Una stima della Corte dei conti le contava in 5.300. Invece, sono molte di più: sfiorano quota 8mila. Per l’esattezza – secondo i calcoli del ministero della Pubblica amministrazione, che può usufruire della propria banca dati Perla Pa – nel 2012 tra società e consorzi si arrivava a 7.771 enti. Un’enormità, dunque, anche rispetto alle previsioni dei giudici contabili. E quel che più stupisce – nonostante gli annunci di tagli e privatizzazioni che si susseguono ormai da anni (si veda il servizio nella pagina precedente – è che il numero è in crescita. E non di poco, perché dopo tre anni (2009, 2010 e 2011) in cui ci si è tenuti sulla soglia dei 7.100 enti, l’anno scorso l’incremento è stato dell’8 per cento.
Anche a voler tener conto di una percentuale di mancate risposte da parte delle pubbliche amministrazioni – che hanno l’obbligo di comunicare al ministero i dati sulle proprie partecipate, ma quel dovere non è sorretto da alcuna sanzione in caso di inadempienza – la cifra prefigura un universo vastissimo, finora in gran parte inesplorato, in cui c’è il sospetto (che ormai è una certezza) allignino non pochi sprechi.
Gli altri numeri della costellazione non fanno che confermare tale ipotesi. Si prendano i consigli di amministrazione, dove siedono più di 19mila persone, tra presidenti, amministratori delegati e consiglieri. Anche in questo caso, si è registrato un aumento, seppure di gran lunga più contenuto rispetto a quello degli enti: nel 2012, infatti, nei Cda ci sono state solo cinque poltrone in più.
Ma ciò che più dà la dimensione del fenomeno senza freni delle partecipate è il costo del personale. Finora non si aveva contezza di quanti zeri occorressero per scrivere la cifra relativa a stipendi, gettoni di presenza, indennità, emolumenti vari. Certo, non era difficile ipotizzare che – date le stime del numero degli enti – non bastassero le centinaia di migliaia. Ebbene, si va ben oltre: si superano i 15 miliardi di euro, oltre 14 per pagare le retribuzioni di chi lavora nelle società e poco più di uno per le buste paga degli addetti ai consorzi.
Ma la cifra è sicuramente sottostimata, perché in questo caso le pubbliche amministrazioni non hanno un obbligo di comunicare i dati all’archivio ministeriale.

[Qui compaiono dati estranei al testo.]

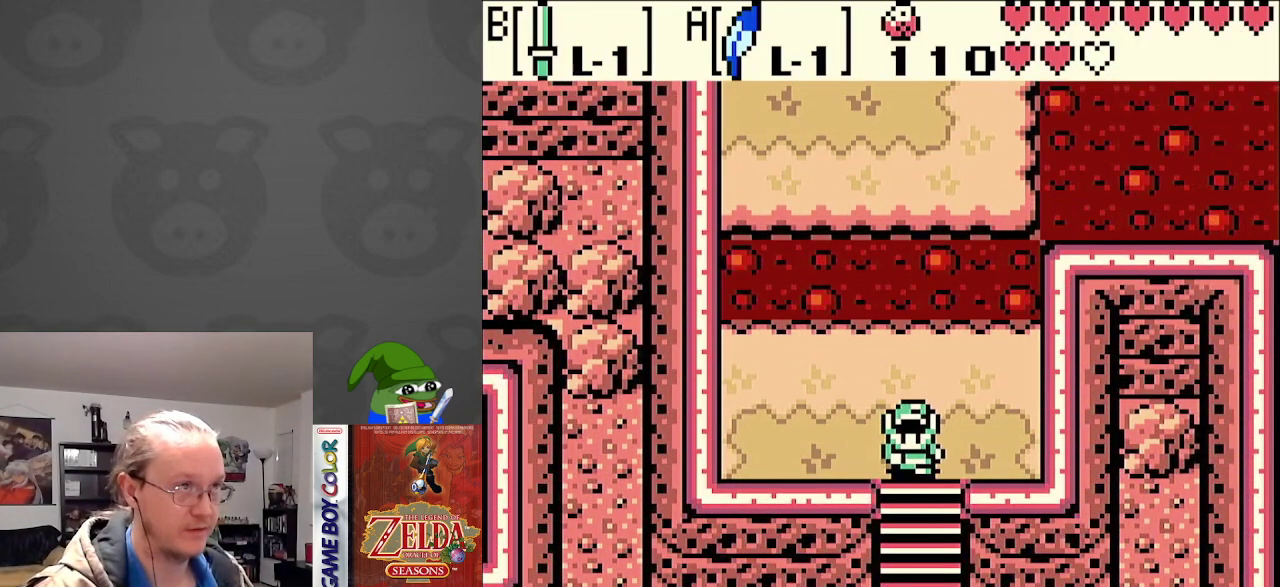
{"buttons": ["DPAD_DOWN"], "events": [[100, "A", "up"]]}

Quelle che lo hanno fatto è perché hanno raccolto l’invito di Palazzo Vidoni, che dall’anno scorso ha aggiunto la voce “costi del personale” nel modulo online che le amministrazioni devono compilare e rispedire al ministero.

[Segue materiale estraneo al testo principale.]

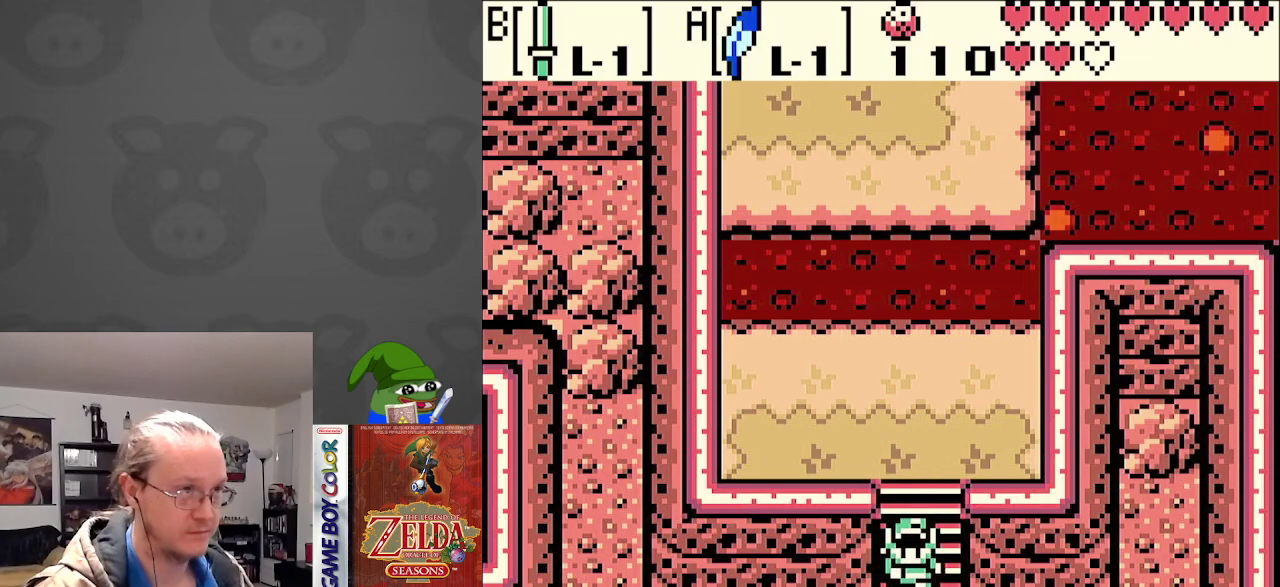
{"buttons": ["DPAD_DOWN"], "events": []}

Non è solo il numero complessivo a lasciare di stucco. Scorrendo i dati sulle spese per il personale ci si imbatte in situazioni che più di una perplessità la destano. Per esempio, l’azienda forestale della Regione Calabria dà lavoro a oltre 5.600 persone, per pagare le quali occorrono oltre 162 milioni di euro l’anno. Nella classifica dei consorzi, i forestali calabresi sono saldamente al primo posto, visto che il Csi (Consorzio per i sistemi informativi) del Piemonte ha a libro paga 1.171 persone, per le quali spende poco più di 66 milioni l’anno. Poco sotto c’è il consorzio milanese di servizi alla persona ex Pio Albergo Trivulzio, con 1.405 addetti e un esborso di quasi 600 milioni.

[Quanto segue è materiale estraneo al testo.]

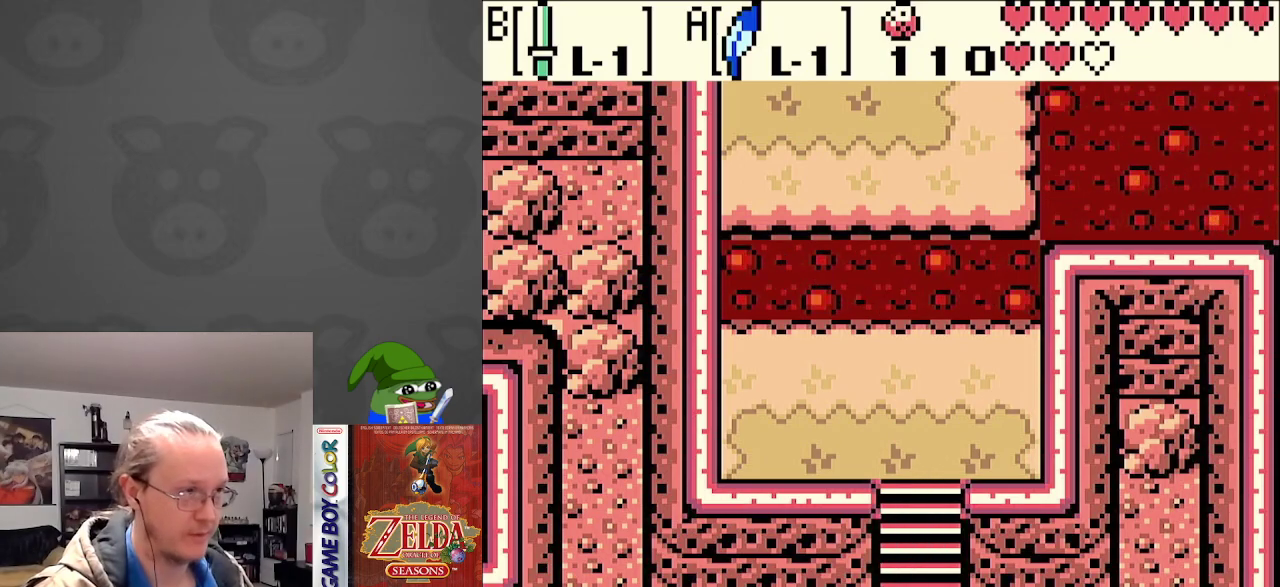
{"buttons": [], "events": [[67, "DPAD_DOWN", "up"]]}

Le cifre diventano certamente più consistenti se si guarda al versante delle società. E non solo perché tra queste ci sono le grandi partecipate statali – come Eni, Rai, Enav e Anas – dove i numeri del personale sono a quattro o cinque zeri e i relativi costi sfiorano (quando non oltrepassano) il miliardo di euro. Nelle prime cinque società, però, si trova anche l’Atac, l’azienda per la mobilità di Roma, che impiega oltre 11mila persone e che deve iscrivere in bilancio 550 milioni di costo del lavoro. E sempre nella capitale c’è l’Ama, l’azienda per la raccolta dei rifiuti – anch’essa nei primi posti della classifica delle società – che impiega circa 8mila addetti, per una spesa di quasi 328 milioni di euro. Forse anche da quelle parti si può trovare una spiegazione alla voragine dei conti capitolini.